**ASSIGNMENT 1**:
In the TRIA passage, when is the Terrorism Risk Insurance Act set to expire unless extended?
**ASSIGNMENT 2**:
From the TRIA passage, return the stretch that begins at the words "The senators' TRIA bill joins" and stops after "2007 (P.L.110-160) intact.".
**ASSIGNMENT 3**:
According to the TRIA passage, why did the senators introduce their bill, and what does it do?

**TEXT EXCERPT**:

= Beginning of Section =

With the Terrorism Risk Insurance Act (TRIA - P.L. 107-297) set to expire at the end of 2014 unless extended, today, Senators Jack Reed (D-RI), Charles Schumer (D-NY), Christopher Murphy (D-CT), Mark Kirk (R-IL), Dean Heller (R-NV) and Mike Johanns (R-NE) introduced a bill to extend TRIA.

The senators' TRIA bill joins three separate bills already introduced in the House of Representatives in the current Congress to extend the TRIA program (H.R. 508, H.R. 1945 and H.R. 2146) for varying durations on modestly different terms. The senators' bill and all three House bills are essentially bills to extend the TRIA program and extend the deadline for the mandatory recoupment required under TRIA. The bills leave most of the current terms of TRIA as last amended in 2007 (P.L.110-160) intact.

It is our understanding that the text of the senators' TRIA bill as introduced today is the same as the text of the attached document which is titled a discussion draft.

= End of Section =

[Items listed in a dataset]

= Beginning of Section =

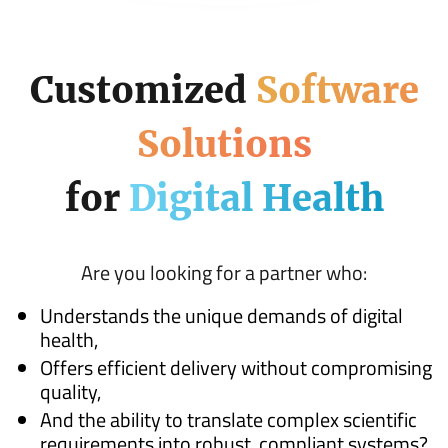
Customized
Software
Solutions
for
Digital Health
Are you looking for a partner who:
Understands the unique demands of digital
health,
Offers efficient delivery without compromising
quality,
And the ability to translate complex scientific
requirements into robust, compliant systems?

= End of Section =
= Beginning of Section =

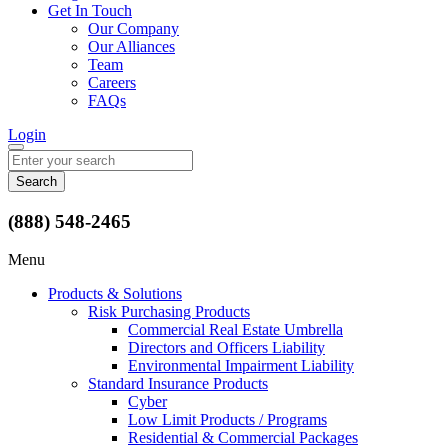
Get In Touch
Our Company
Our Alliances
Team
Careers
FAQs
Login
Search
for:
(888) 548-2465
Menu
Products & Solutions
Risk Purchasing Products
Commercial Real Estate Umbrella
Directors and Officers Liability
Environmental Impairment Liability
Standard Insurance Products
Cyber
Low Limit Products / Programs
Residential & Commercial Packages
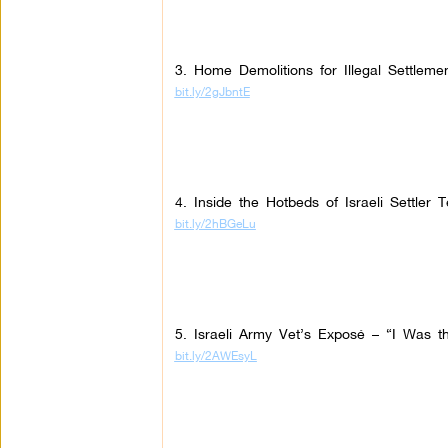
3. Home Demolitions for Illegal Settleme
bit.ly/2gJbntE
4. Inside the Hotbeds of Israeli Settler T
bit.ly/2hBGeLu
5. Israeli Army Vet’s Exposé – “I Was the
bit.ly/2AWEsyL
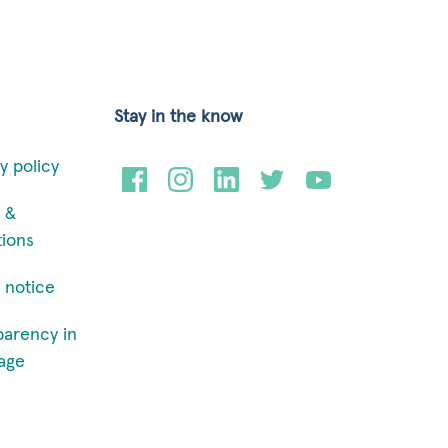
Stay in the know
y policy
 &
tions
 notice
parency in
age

= End of Section =

**RESPONSE AREA 1**:
At the end of 2014.

**RESPONSE AREA 2**:
The senators' TRIA bill joins three separate bills already introduced in the House of Representatives in the current Congress to extend the TRIA program (H.R. 508, H.R. 1945 and H.R. 2146) for varying durations on modestly different terms. The senators' bill and all three House bills are essentially bills to extend the TRIA program and extend the deadline for the mandatory recoupment required under TRIA. The bills leave most of the current terms of TRIA as last amended in 2007 (P.L.110-160) intact.

**RESPONSE AREA 3**:
The Terrorism Risk Insurance Act is set to expire at the end of 2014 unless extended, so the senators introduced a bill to extend it. Like the three House bills, it extends the TRIA program and the deadline for the mandatory recoupment required under TRIA.